Every process has structural and resource constraints that limit its amount of output. Because processes are a series of activities, the constraints of each activity are important as well as how the activities are linked. For example, if the university’s bursar’s office is slow in processing payments. There may be a delay in course registration as the registrar’s office waits to get financial approval. In the example of ASICS, the slow processing at the distribution center prevented goods from moving through the system.
Notice that processes involve many organizational functions as shown in Figure 1.2. For example, the customer service process cuts across a number of different functions. It must involve marketing that interfaces with the customer, logistics that ensure product delivery and movement, and operations that may deal with repairs. Similarly, order fulfillment requires operations to ensure order availability and processing. Logistics to arrange for order picking and shipping, and marketing for customer follow-up.

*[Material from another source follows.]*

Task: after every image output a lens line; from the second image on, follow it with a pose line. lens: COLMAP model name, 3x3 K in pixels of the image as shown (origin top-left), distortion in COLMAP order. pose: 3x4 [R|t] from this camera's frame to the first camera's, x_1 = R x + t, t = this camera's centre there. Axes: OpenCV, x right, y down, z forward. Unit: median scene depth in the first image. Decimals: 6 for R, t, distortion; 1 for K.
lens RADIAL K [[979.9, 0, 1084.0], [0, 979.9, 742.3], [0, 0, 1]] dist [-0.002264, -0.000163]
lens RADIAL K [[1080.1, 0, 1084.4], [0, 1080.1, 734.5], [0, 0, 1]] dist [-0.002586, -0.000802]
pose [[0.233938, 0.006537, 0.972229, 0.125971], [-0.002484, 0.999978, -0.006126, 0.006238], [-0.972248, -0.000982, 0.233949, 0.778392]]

For processes to be effective and efficient, organizational functions must work together and be well coordinated. In addition, these processes require coordinating with suppliers and customers. As such, they cut across not only organizational functions but also the entire supply chain.

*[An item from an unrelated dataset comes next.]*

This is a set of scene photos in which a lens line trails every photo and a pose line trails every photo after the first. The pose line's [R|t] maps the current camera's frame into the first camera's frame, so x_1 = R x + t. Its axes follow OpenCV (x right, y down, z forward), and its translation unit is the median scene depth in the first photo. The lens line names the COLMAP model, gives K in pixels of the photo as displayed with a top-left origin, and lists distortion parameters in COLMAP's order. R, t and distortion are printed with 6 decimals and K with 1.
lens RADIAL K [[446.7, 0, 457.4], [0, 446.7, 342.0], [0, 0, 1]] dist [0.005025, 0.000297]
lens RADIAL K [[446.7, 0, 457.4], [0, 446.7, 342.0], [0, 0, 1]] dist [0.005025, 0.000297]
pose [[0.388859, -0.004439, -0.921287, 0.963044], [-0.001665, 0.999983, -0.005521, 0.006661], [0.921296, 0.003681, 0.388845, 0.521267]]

Managing Supply Chain Processes
Just as organizations need to coordinate internal functions for processes to run efficiently, they must do so across the supply chain. As the entire supply chain is a collection of processes. Rather than separate organizations and functions, the focus is to manage them across the entire supply chain. This requires process thinking and requires managers to view the process as a system designed to satisfy customer needs.
There are two differing views on how to manage processes across the supply chain. The first is the transactional view that focuses on making supply chain processes more efficient and effective based on quantitative metrics. This can be achieved through supply chain network redesign to promote speed and eliminate redundancy. By standardizing transactions to improve efficiency, and by implementing better information technology to improve the transfer of information and improve accuracy.
The second, the relationship view, is focused on managing relationships across the supply chain. This involves managing relationships between people and organizations and linking-up processes across organizations of the supply chain. For example, this might mean managing the order fulfillment process throughout the entire chain coordinating with suppliers and measuring performance along the chain. This also means that managers from each organization who are part of the process coordinate activities, work toward common goals, and have a common language.
Each approach to managing processes across the supply chain has its advantages. With the first, the focus is to make supply chain transactions more efficient and effective based on measurable metrics. The second, objective is to structure interfirm relationships in the supply chain for the long-term benefit of all the supply chain members.
This requires a joint vision and partnering. Ultimately the best way to manage processes across the supply chain is to use both approaches—focus on efficiency of transactions and create long-term interfirm relationships.
Once again consider ASICS. It focused on both approaches. It first brought efficiency to the distribution network by balancing ﬂows through the network. It also relied on its relationship with its 3PL provider to take over some duties and handle the “overﬂow” of goods.